Monday, February 28, 2011

Both Ways Is The Only Way I Want It by Maile Meloy


I want to talk to you about another collection of short fiction by a young and very talented writer by the name of Maile Meloy. This collection has the intriguing title: Both Ways Is The Only Way I Want It. Most of the short story writers I have been reading in the past few months write about city life and the economic and emotional problems of young folks trying to carve out meaningful lives in the harsh times they find themselves in. This collection, too, is about young people here and now, but almost all the stories occur in rural settings in Montana, Wyoming, North Dakota and other western states. The writing is sparse and deceptively simple—a kind of realism I don’t expect from young writers. Indeed, as I began reading her stories the first writer who came to mind was Hemingway, although I think the emotional intelligence of Meloy’s writing far surpasses that of Hemingway. The writing, itself, is subdued, the pathos emerging from the events described rather than the language used.

The very sparseness of the writing and the patience of the writer in developing the plots make it difficult to get a flavor of the stories by quoting passages, so I will simply have to briefly describe a couple of the stories trying to capture enough of their allure to get you to pick up the book and read it. The first story, “Travis, B”, is about a young man who contracted polio as a child and is left with a hip that does not work quite right, seeming to destine him to a life of little physical activity. However, his response is not one of protecting his vulnerable body, but instead of riding and breaking horses from a young age. “… he broke his right kneecap, his right foot, and his left femur before he was eighteen ... From then on, he walked as though he were turning to himself to ask a question.”

After leaving home he takes a series of jobs bailing hay, feeding animals through harsh winters, and simply surviving. To escape the utter isolation of his winter job, he goes into the nearest town, and simply following a group of people he sees walking into a school, he finds himself in a classroom where the teacher, Beth Travis, has been hired to teach adults about school law. What follows is a kind of love story, though with no grand conclusion, no wedding bells, no happy-ever-after. And yet there is something about the naivete and earnestness of Chet, the young man, as he attempts to woe the attorney that is both charming and sad.

In another story, “Lovely Rita,” a young man named Steve takes a job at a nuclear power plant that is hated both by the town-folk and by the workers in the plant. Although unable to admit his attraction to Rita, a girl he and his friend Acey meet at a local bar patronized by the plant workers, he manages to set his friend up with the girl. Even after a freakish accident at the plant leaves Acey dead, Steve is unable to confess to Rita his attraction, but he does discover that Rita wants to find the father who abandoned her as a youngster, and unable to think of a way to get enough money to hire a private investigator, she decides to raffle herself off to the plant workers—five dollars a ticket, the winner getting lovely Rita for the night. Seeing Steve as her only friend, she enlists him to sell the tickets to the workers at the plant. Like the first story described, this one ends pretty much as it started—Steve’s love for Rita undeclared. But again the loneliness and emptiness of the characters emerges so clearly via the flat, unsentimental prose.
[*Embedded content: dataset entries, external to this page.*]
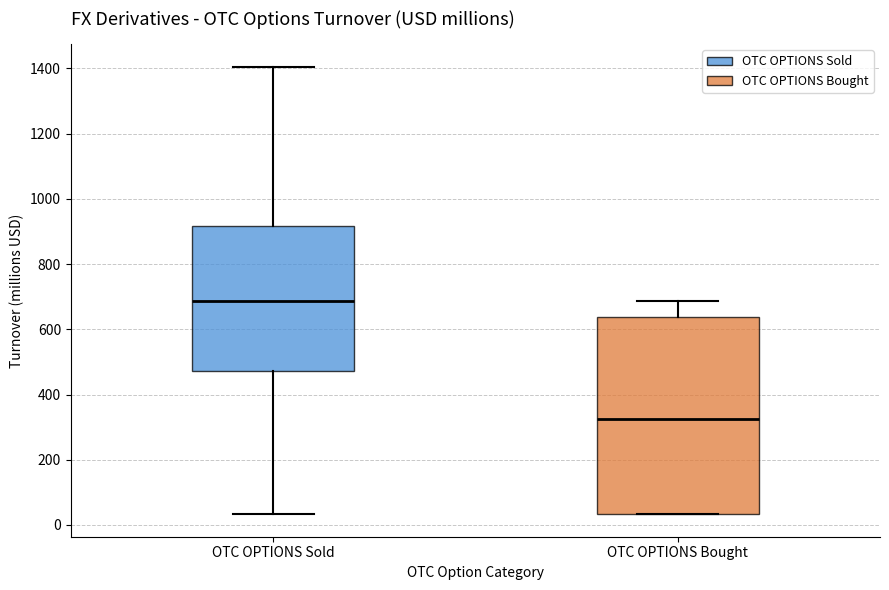

Reading left to right, transcribe this box plot: for each box, give where its median line is, the range the box spans, and where its two whiskers end, as read against the y-axis. The values are not printed on the chart, so give them approximately, as read against the axis.

OTC OPTIONS Sold: median 680, box 480 to 920, whiskers 40 to 1400
OTC OPTIONS Bought: median 320, box 40 to 640, whiskers 40 to 680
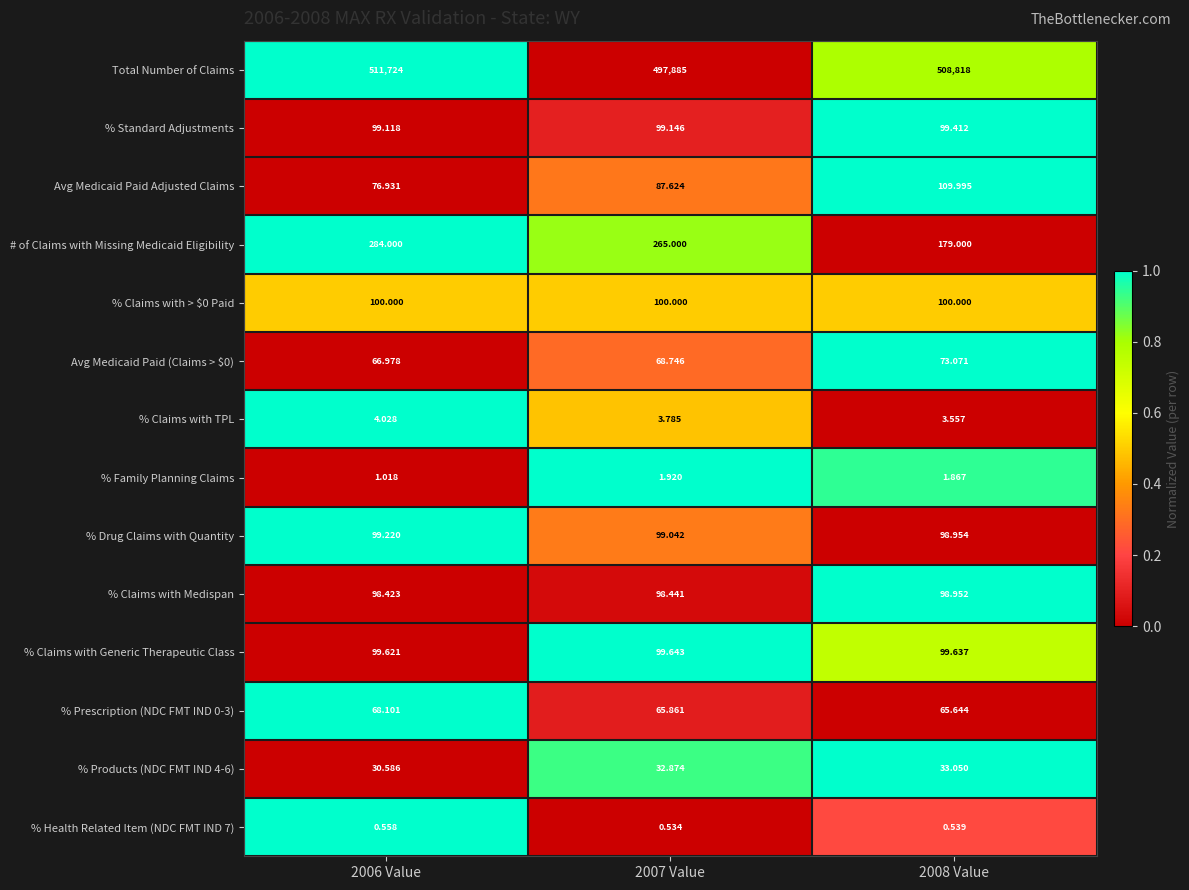

Which series has the widest spread of values?

Total Number of Claims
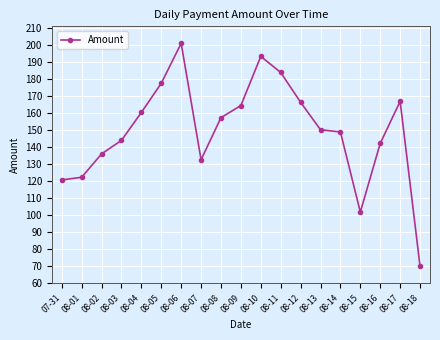

What is the sum of the values at 08-04 and 08-03?

303.6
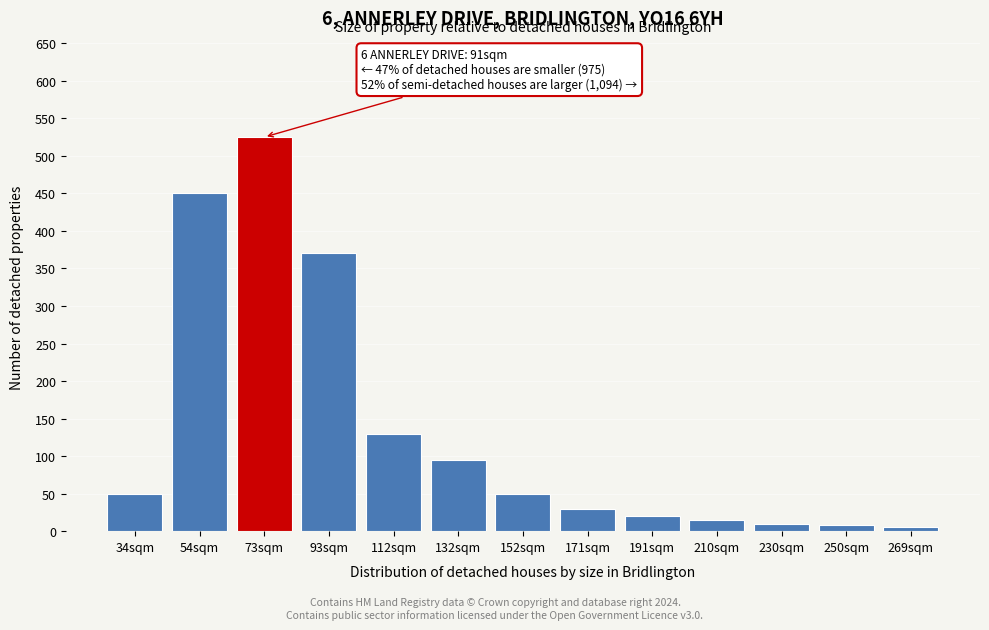

Is it true that the value at 152sqm is 50?

True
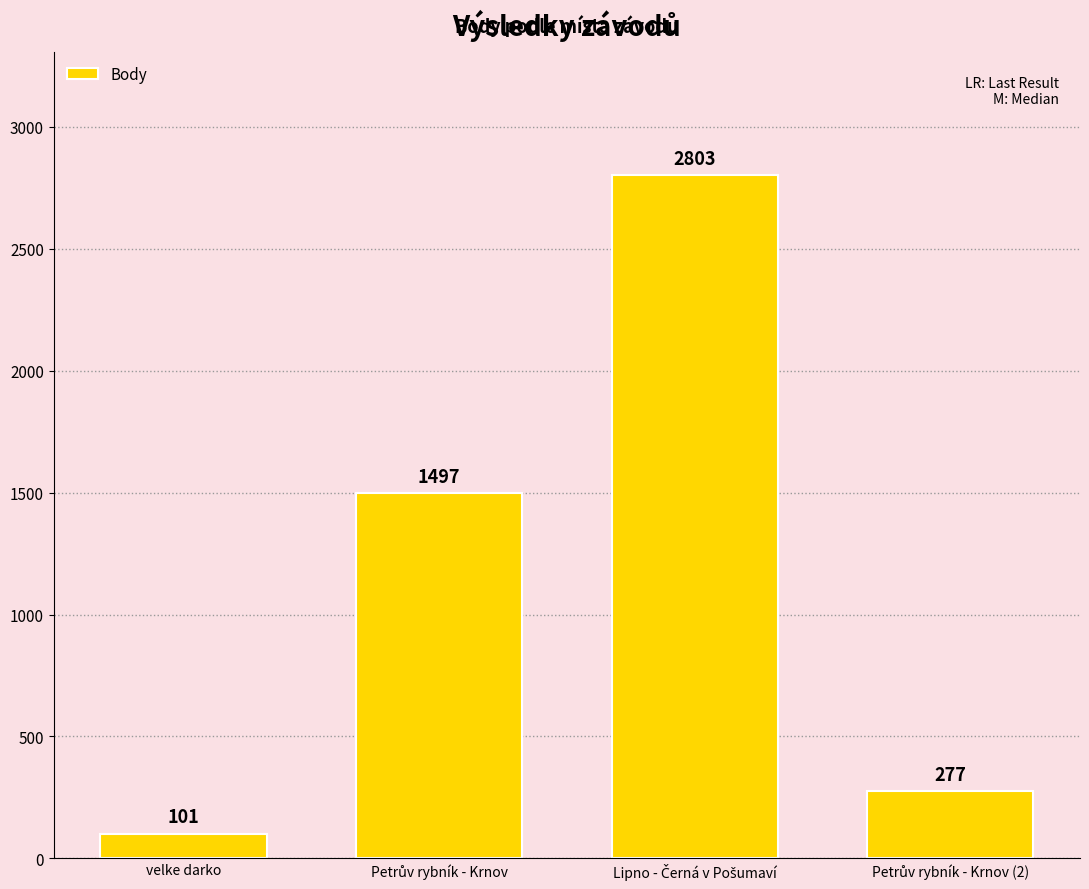

What is the minimum value shown in the chart?

101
In another story, “Two Step,” Alice, the wife of a doctor at the local hospital, invites a woman doctor, Naomi, who works at the same hospital to her home for morning coffee. In fact, what she wants to discuss is her conviction that her husband is having an affair with someone at the hospital. Alice, herself, wooed the doctor away from a previous wife, convinced his already having both a wife and a child was a technicality given that they were soul-mates who were simply meant to be together.
“The whole soul mate idea,” Alice said bitterly, “is really most useful when you’re stealing someone’s husband. It’s not so good when someone might be stealing yours.” She paused, looking out the window. “If I knew who it was, I would get down on my hands and knees and I would beg her to go away, just go away and leave my family alone.”
Of course, the twists and turns in the story have to do with just who the other woman is, and I’m not about to tell. But as in the other stories, the simplicity and near flatness of the prose contrasts so incredibly with the pathos of the story.

As for the intriguing book title, Meloy opens the volume with a poem by A.R Ammons:
One can’t
have it


both ways
and both


ways is
the only


way I
want it.
For most of the sad characters in this collection, they do not get it both ways, nor any way at all.